(Stored data entries)
▽
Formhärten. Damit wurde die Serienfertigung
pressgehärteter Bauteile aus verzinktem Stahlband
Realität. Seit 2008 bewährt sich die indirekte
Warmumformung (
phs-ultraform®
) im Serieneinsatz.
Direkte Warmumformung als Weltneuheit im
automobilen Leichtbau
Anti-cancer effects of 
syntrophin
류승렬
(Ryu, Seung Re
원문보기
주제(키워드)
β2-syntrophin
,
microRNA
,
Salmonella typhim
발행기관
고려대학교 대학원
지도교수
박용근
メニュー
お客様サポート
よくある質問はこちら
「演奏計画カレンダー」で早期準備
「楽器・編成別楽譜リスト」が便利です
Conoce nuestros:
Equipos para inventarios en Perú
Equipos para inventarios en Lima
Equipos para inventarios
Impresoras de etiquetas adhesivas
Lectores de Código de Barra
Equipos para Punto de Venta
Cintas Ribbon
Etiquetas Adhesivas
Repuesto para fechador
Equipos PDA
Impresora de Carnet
△
▽
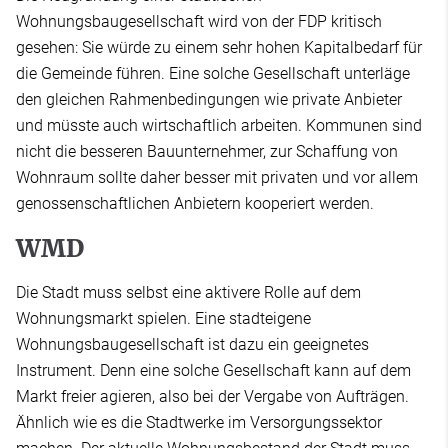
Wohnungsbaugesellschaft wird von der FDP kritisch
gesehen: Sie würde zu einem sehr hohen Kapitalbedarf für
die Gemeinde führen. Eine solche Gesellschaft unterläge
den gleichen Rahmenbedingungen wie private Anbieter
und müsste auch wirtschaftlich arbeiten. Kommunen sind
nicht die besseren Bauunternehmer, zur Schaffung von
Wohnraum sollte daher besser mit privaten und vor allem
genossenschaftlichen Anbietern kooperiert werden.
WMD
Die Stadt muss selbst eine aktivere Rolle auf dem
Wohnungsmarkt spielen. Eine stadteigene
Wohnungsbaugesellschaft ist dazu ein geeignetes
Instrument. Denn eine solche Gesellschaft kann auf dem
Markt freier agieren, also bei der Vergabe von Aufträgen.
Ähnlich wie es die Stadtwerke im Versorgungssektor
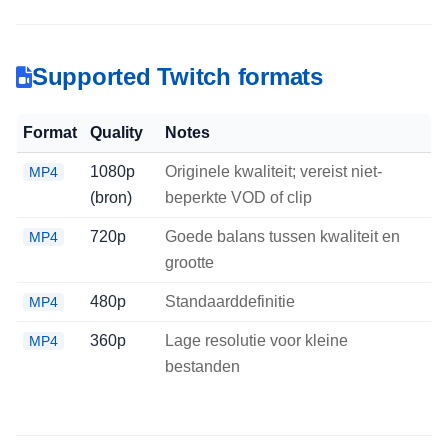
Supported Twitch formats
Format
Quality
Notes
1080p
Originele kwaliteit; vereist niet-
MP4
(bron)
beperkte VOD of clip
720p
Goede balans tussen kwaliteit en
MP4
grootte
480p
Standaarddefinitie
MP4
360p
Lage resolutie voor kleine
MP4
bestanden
△
WHAT YOU WILL DO:
What you return must be an exact retyping of the lines above starting at the line with "Repuesto para fechador" and ending at the line with "Impresora de Carnet", and nothing besides.

WRITTEN ANSWER:
Repuesto para fechador
Equipos PDA
Impresora de Carnet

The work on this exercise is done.